Calcific arteriolopathy factors presumed to be involved in the cases detailed herein include chronic kidney disease–associated mineral bone disorder, dysregulation and deficiencies of the inhibitors of vascular calcifications, autoimmune dysfunction, and chronic inflammation. The cases represent successful multidisciplinary management of NUC provided by wound specialists and providers in rheumatology, dermatology, nursing, pharmacy, and dermatopathology.

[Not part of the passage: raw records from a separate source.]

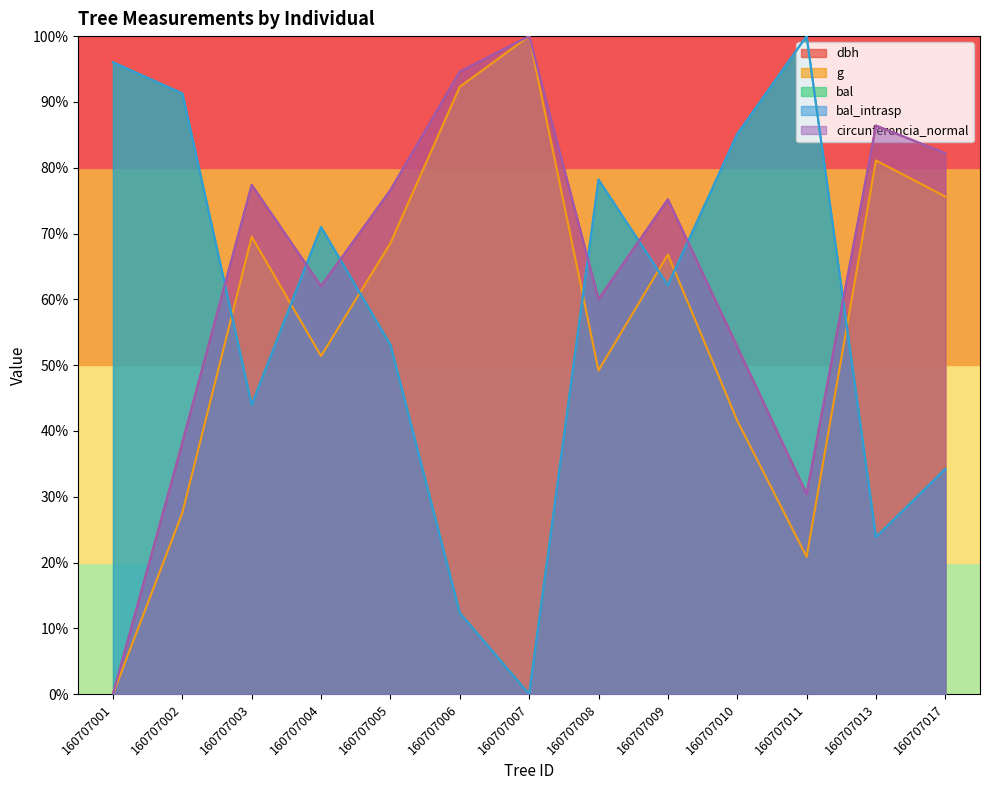

What is the spread (max minus min) of values at 160707010?

43.5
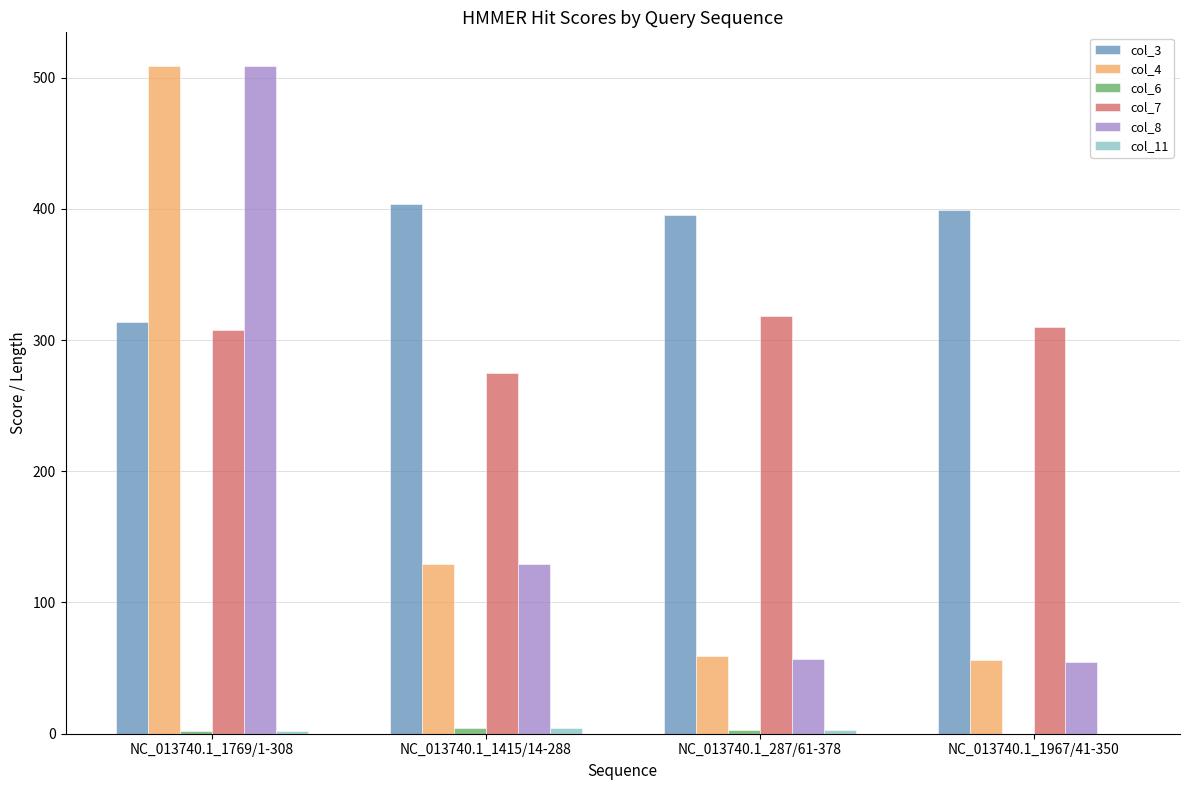

The value of col_8 at NC_013740.1_1967/41-350 is 54.8. True or false?

True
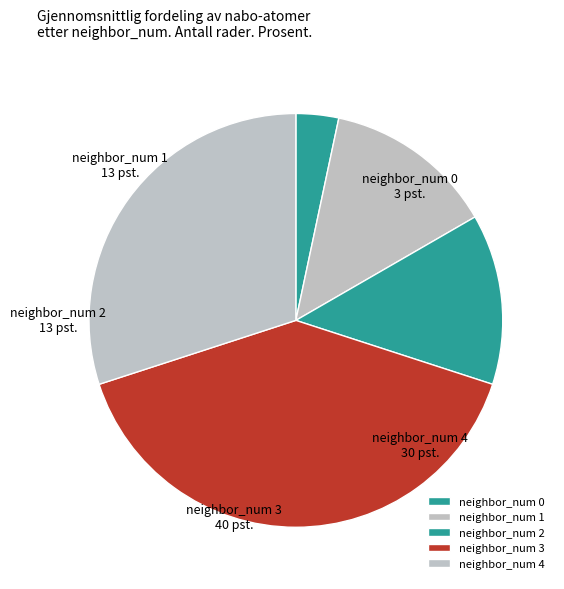

Which has a higher value, neighbor_num 0 or neighbor_num 4?

neighbor_num 4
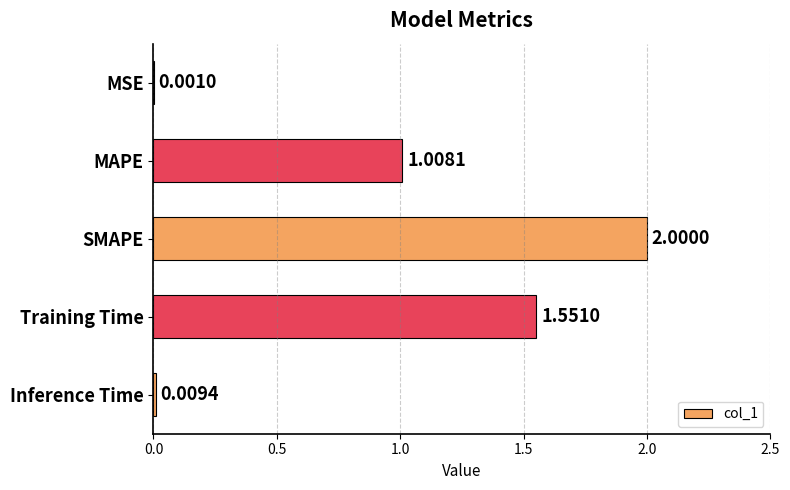

Where is the data nearest to the value 1?

MAPE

The current case series has several limitations. As mentioned previously, these include limitations common to case series, including generalizability, cause-effect relationship attribution, possibility of overinterpretation, publication bias, and a retrospective design. The present case series consists of a limited number of patients treated at a single institution. Opportunities exist for future research of clinical management of NUC, including randomized clinical trials in which procedures described herein could represent a baseline control procedure. Skin tone as assessed and reported in the electronic health record was included for the purposes of future elucidations of disease incidence, prevalence as well as to provide context to the visual assessment and findings as presentation of cutaneous signs can vary amongst skin tones. 

The results of the current case series suggest that successful management of NUC can be achieved using IV STS, early and aggressive infection treatment, pain control, and wound hygiene. NLFU may be an appropriate adjunct to expedite healing in patients with NUC.